Nem sempre é fácil falar com um outro. Há sempre um incerto,
um entremeio onde o sentido oscila, pois quem fala nunca o faz a partir de uma
circunstância neutra. Cada palavra carrega consigo o traço distintivo de uma
pertença, de uma história, de um modo de ver o mundo. O sujeito, ao falar,
oscila entre o que partilha com todos - a língua, enquanto universalidade que o
atravessa - e o que lhe é inteiramente próprio, isto é, a sua irredutível
singularidade. Entre esses dois polos ergue-se ainda uma zona intermédia: o
particular, onde os sujeitos se reconhecem entre si numa mesma posição social,
cultural ou ideológica.
É aí que o conceito de “sujeito ideológico” ganha corpo.

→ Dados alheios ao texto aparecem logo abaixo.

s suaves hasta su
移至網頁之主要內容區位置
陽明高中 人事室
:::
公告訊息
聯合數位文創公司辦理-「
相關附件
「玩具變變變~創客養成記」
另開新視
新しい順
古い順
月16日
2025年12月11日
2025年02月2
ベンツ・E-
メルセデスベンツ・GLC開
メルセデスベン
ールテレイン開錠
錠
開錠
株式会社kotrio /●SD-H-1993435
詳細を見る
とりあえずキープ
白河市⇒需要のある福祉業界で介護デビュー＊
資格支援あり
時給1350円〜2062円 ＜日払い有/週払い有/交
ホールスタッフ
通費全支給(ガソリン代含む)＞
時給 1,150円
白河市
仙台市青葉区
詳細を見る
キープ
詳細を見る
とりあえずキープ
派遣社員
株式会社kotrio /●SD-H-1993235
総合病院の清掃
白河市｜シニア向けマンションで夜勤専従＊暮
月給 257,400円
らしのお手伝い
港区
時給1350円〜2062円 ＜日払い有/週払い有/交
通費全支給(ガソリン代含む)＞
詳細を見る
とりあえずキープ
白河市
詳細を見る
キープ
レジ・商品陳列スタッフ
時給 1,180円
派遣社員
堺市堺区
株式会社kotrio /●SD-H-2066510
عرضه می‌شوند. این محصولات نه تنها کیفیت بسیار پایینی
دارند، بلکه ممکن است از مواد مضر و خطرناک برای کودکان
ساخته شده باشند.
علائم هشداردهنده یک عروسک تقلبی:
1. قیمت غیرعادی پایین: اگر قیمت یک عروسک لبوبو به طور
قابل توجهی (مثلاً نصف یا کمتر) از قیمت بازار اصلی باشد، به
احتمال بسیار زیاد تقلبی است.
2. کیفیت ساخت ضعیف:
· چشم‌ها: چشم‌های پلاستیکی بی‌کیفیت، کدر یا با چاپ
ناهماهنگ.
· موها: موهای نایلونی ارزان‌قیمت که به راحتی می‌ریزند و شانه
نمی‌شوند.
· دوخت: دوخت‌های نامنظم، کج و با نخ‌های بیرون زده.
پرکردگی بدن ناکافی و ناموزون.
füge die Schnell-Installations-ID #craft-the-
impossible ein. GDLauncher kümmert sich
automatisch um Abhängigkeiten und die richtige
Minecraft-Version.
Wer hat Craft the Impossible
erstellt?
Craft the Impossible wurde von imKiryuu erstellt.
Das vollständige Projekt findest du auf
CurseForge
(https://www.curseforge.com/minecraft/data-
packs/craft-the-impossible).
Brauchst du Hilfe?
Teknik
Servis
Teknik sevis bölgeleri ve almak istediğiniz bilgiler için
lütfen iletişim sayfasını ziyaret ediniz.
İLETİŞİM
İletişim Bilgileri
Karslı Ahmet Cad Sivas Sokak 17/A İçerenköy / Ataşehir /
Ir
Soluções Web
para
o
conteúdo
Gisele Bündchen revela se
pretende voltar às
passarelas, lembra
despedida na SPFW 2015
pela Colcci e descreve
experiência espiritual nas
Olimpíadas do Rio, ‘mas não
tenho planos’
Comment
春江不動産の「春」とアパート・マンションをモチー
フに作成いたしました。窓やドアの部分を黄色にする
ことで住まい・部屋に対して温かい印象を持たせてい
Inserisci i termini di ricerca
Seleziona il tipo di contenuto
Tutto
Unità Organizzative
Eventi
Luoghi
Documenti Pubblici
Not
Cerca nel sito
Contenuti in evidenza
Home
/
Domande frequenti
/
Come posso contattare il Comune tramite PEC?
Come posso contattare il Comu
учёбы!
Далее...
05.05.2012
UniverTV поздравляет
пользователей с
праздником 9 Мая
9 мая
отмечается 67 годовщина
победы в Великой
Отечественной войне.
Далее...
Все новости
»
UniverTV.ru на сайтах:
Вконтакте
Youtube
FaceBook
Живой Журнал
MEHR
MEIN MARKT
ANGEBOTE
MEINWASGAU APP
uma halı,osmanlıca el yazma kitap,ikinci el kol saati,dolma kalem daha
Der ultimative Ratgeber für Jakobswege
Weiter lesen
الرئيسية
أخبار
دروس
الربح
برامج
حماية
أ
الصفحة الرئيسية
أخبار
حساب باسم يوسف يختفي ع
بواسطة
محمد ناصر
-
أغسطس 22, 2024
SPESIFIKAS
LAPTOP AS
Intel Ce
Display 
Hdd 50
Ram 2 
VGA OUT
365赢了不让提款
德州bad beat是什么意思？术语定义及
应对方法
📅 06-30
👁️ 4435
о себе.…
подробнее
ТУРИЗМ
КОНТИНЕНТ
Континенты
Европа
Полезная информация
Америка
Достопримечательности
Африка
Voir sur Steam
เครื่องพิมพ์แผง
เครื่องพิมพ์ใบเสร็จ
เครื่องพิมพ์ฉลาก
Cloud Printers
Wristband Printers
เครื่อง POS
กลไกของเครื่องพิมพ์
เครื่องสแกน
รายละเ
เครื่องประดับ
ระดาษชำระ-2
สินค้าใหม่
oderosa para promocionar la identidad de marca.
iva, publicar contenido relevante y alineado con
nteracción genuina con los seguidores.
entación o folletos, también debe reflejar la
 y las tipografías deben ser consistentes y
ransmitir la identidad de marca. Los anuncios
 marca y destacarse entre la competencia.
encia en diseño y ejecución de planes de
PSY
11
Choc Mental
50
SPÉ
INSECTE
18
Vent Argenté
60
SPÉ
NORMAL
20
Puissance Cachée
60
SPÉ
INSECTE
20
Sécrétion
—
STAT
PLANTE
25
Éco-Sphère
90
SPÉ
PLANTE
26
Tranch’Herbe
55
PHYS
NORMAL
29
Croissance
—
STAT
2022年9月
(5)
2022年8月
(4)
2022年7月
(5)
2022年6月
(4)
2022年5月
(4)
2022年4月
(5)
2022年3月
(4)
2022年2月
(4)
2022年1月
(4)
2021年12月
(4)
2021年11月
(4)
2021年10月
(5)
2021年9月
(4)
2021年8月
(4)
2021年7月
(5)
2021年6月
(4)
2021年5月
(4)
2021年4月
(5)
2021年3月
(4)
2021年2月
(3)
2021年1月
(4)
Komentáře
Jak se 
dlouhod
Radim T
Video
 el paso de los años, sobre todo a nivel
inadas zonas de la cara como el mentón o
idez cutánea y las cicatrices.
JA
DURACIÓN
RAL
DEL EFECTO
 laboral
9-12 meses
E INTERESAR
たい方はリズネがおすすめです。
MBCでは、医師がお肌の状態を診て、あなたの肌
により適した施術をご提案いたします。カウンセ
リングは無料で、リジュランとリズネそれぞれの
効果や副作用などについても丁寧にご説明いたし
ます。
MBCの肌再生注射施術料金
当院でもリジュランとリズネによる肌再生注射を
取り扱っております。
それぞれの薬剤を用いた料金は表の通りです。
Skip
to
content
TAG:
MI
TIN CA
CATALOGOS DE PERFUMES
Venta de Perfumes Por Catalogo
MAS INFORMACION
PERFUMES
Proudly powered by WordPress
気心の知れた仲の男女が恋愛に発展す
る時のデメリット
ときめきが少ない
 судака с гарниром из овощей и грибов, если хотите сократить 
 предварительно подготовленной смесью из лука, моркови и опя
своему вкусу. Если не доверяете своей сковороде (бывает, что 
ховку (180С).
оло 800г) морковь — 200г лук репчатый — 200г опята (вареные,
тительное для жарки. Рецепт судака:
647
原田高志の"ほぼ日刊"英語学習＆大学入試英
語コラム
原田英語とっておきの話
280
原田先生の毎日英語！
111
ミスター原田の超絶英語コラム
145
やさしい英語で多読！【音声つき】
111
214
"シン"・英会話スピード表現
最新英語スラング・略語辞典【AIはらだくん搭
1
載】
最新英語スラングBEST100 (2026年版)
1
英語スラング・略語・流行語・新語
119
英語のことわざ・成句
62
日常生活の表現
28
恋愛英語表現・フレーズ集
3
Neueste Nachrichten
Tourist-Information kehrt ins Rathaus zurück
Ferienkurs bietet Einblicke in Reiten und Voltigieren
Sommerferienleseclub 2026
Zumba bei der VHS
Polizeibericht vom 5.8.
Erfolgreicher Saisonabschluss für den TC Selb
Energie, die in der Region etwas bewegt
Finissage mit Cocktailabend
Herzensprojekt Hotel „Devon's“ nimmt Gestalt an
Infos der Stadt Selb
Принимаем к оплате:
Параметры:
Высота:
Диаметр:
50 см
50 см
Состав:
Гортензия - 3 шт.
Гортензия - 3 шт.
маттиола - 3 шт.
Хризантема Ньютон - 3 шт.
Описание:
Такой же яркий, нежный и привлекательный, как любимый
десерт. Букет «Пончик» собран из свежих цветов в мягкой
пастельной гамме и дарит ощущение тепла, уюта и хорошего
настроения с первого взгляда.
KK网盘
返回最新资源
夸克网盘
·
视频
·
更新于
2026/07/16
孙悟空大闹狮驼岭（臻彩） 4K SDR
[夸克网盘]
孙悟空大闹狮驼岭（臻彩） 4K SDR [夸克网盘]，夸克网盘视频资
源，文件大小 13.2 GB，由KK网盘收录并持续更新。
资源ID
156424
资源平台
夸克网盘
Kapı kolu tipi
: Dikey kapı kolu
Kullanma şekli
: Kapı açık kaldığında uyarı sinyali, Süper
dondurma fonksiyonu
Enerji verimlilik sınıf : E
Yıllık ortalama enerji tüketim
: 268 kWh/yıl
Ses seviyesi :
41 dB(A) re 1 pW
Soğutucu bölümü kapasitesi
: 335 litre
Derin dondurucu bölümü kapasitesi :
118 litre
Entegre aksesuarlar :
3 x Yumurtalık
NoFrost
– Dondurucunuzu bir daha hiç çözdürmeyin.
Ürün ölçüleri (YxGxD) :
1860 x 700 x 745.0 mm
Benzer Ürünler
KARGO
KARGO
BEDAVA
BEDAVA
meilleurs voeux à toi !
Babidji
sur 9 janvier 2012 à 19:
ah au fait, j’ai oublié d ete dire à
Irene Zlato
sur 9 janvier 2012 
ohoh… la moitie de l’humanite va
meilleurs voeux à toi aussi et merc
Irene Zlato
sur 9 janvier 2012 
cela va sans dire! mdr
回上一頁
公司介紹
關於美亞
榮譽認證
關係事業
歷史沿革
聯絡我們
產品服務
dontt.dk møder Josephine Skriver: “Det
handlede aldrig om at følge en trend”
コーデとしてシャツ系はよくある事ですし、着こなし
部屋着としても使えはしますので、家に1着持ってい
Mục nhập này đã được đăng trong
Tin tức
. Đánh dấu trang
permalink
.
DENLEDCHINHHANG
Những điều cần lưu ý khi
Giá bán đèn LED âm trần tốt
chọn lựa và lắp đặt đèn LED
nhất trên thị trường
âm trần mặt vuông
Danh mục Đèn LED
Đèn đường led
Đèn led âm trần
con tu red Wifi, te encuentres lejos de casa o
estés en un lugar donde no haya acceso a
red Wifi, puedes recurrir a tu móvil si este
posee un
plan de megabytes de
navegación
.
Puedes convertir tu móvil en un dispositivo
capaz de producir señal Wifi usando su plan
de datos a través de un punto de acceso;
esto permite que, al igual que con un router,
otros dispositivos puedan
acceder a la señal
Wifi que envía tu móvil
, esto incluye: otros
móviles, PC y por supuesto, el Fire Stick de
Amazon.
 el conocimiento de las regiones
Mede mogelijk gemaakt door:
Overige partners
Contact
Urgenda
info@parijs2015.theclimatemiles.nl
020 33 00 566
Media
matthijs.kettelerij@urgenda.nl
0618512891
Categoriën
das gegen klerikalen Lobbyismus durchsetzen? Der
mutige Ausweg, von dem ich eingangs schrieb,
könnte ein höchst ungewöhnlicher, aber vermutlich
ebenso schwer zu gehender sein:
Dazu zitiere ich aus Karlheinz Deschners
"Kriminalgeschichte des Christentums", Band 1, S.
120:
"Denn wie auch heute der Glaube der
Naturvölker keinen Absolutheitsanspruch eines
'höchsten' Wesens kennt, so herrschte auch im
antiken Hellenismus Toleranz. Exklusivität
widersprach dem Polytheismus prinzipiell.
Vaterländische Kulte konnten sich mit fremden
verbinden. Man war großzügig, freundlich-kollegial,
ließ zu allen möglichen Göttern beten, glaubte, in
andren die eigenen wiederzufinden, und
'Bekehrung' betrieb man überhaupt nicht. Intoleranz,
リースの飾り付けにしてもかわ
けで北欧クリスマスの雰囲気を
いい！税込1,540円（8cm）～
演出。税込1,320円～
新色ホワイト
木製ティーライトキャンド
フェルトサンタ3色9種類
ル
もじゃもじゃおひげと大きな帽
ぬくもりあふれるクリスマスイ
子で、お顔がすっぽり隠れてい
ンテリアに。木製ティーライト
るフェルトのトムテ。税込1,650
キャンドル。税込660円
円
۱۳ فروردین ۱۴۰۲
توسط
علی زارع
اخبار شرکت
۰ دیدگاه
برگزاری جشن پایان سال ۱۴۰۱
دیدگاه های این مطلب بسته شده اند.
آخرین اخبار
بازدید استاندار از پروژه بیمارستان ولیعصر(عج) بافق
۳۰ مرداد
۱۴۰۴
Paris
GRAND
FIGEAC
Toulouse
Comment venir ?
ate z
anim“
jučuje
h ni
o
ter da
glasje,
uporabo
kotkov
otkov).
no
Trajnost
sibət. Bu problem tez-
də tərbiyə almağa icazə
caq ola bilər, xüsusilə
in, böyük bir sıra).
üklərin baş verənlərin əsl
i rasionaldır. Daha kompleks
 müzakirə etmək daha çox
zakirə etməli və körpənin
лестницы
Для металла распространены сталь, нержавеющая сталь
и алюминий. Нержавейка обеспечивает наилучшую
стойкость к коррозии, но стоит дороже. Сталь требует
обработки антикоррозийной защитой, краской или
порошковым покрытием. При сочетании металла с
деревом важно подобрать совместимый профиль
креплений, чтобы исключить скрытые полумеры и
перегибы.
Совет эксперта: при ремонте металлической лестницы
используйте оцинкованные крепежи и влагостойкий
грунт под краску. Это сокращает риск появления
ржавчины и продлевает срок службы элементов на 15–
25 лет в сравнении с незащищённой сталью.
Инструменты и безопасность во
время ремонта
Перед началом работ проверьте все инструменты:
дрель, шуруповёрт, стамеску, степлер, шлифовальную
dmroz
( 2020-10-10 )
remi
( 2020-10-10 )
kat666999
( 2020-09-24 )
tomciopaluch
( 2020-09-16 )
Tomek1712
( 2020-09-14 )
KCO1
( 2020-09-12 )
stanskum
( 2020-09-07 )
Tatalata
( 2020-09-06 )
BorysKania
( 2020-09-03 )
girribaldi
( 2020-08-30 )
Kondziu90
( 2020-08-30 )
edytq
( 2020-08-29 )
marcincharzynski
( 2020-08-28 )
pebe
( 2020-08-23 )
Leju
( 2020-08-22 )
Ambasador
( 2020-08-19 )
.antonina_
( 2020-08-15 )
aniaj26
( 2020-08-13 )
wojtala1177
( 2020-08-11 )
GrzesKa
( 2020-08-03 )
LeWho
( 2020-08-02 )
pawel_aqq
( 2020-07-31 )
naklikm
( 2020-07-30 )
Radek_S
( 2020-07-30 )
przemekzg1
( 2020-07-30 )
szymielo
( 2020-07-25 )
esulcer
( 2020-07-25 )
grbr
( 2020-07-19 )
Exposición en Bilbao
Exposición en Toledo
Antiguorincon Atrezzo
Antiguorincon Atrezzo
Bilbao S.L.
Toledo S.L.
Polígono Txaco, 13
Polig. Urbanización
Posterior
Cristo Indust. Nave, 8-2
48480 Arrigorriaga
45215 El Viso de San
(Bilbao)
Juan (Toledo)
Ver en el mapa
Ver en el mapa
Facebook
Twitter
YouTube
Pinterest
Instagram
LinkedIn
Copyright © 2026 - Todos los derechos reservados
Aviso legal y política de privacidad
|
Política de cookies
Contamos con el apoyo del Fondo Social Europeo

Nenhum de nós se situa fora dos meandros do sentido que o precedem. Dizemos
“eu”, mas o que em nós fala é também o que o mundo nos transmitiu. A ideologia
não é um ornamento da consciência, mas a forma pela qual ela se institui.
Compreender um discurso é, por isso, compreender essa
interseção: a língua como estrutura que possibilita o dizer; o contexto social
e histórico que o torna inteligível; e o sujeito que, entre ambos, tenta
inscrever o seu gesto singular através da palavra. O discurso é sempre um lugar
de tensão - entre a regularidade e o desvio, entre o instituído e o que tenta
despontar como novo.
Talvez seja essa a razão pela qual falar com um outro nunca
é apenas comunicar, mas entrar num campo de forças onde o que somos, o que
pensamos e o que nos excede se confrontam no mesmo movimento das palavras.
No fundo, falar é sempre mais do que trocar palavras: é deixar que em nós ressoem vozes, memórias e sentidos que nos antecedem. A palavra nunca nos pertence inteiramente; somos nela atravessados pelo que o mundo nos ensinou a dizer - e também pelo que ainda não sabemos dizer. É por isso que, mesmo quando julgamos estar a falar sozinhos, lembrava que, afinal, ninguém fala sozinho.